We don’t know much about what’s going on here. There’s some kind of noteworthy event followed by an “I” and “you” communicating across an increasing metaphorical (or literal?) distance. But the details are beside the point. Or by being beside the point, they are the point. The poem’s key line comes near the end: “& my | mind rusting over back to normal.” In this moment, we become aware that the speaker is aware that she is looking backward through the “rust” of her memory. What at first seem like the juke-steps of her senses grappling with a present moment are actually desperate grasps toward the past – so desperate they end with her plea to “tell me / tell | me in numbers / tell me in notes.”

 

Let’s go back to what we called the key line. What’s even more interesting about the mind’s “rust” is the speaker’s assertion that it’s normal. Forgetting is normal. Losing life’s important moments is normal. Every glance at lover or a child or a friend is potentially earth-shattering, but most of them disappear forever – and this is normal.
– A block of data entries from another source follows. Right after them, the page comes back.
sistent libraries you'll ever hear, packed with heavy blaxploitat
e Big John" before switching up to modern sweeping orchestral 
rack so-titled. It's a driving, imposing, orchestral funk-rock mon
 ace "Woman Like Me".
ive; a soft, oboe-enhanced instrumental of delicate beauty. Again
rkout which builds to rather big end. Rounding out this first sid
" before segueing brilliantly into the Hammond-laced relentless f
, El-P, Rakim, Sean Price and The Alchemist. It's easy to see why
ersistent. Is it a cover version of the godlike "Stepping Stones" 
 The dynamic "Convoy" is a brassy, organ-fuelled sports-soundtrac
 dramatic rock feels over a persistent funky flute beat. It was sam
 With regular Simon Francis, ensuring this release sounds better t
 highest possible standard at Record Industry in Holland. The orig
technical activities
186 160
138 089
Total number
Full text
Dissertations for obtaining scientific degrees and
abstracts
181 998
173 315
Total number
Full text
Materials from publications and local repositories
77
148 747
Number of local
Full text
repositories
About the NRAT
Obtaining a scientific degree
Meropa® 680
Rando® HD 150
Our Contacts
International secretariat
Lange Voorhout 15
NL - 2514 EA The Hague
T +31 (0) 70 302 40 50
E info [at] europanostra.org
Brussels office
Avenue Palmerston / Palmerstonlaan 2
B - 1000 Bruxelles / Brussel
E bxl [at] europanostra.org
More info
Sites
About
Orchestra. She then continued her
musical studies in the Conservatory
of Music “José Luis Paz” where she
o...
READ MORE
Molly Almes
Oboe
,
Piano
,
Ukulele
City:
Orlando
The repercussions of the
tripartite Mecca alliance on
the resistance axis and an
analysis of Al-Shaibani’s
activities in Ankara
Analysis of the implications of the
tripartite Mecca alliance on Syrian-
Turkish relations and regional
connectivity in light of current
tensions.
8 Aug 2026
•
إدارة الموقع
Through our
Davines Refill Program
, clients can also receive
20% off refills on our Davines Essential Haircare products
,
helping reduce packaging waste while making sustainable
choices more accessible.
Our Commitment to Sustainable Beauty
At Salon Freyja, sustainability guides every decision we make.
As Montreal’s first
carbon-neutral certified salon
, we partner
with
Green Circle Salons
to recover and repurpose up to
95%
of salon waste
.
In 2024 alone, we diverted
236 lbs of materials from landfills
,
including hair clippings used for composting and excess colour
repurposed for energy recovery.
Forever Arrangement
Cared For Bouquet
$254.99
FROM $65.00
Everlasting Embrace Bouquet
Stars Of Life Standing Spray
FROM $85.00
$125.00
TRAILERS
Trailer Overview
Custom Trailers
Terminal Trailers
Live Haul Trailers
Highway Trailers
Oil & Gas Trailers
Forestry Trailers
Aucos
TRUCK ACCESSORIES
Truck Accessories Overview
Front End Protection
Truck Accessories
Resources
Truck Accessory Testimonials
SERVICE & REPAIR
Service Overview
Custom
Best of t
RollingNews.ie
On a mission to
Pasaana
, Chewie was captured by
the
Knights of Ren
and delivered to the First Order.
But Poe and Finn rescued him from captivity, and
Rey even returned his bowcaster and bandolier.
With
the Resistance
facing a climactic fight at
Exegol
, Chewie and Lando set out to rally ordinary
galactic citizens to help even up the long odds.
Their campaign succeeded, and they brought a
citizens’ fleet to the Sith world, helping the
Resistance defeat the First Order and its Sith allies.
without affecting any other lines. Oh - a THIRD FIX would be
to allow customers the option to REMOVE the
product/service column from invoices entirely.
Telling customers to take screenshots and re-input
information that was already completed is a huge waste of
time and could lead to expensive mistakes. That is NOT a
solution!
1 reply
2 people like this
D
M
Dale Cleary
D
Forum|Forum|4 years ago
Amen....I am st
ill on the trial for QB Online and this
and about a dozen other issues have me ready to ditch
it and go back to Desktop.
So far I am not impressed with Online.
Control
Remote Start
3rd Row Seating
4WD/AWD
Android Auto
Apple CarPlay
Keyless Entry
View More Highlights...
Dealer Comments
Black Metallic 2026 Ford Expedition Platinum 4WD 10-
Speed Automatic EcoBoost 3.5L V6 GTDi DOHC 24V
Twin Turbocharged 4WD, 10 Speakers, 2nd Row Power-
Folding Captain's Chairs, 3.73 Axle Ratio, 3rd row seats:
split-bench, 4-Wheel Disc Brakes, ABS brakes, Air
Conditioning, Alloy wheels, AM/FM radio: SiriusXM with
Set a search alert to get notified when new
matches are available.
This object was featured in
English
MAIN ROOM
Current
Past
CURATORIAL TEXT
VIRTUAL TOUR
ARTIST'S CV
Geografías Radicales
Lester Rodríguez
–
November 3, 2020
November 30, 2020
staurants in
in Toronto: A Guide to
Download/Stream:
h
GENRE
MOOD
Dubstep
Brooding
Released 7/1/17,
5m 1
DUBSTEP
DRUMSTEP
There’s a hint at this idea at the very beginning. When she starts with “tried to lose my mind,” the speaker’s already toying with the idea that her memory operates outside her control. When a voice becomes a sound or a hand becomes a “numb outline,” it’s not because the speaker wants them to, or if she does, it’s not as though she can forget with purpose. But this poem exists as a protest against our natural tendency to forget. It’s fighting a losing battle, but it’s worth a try.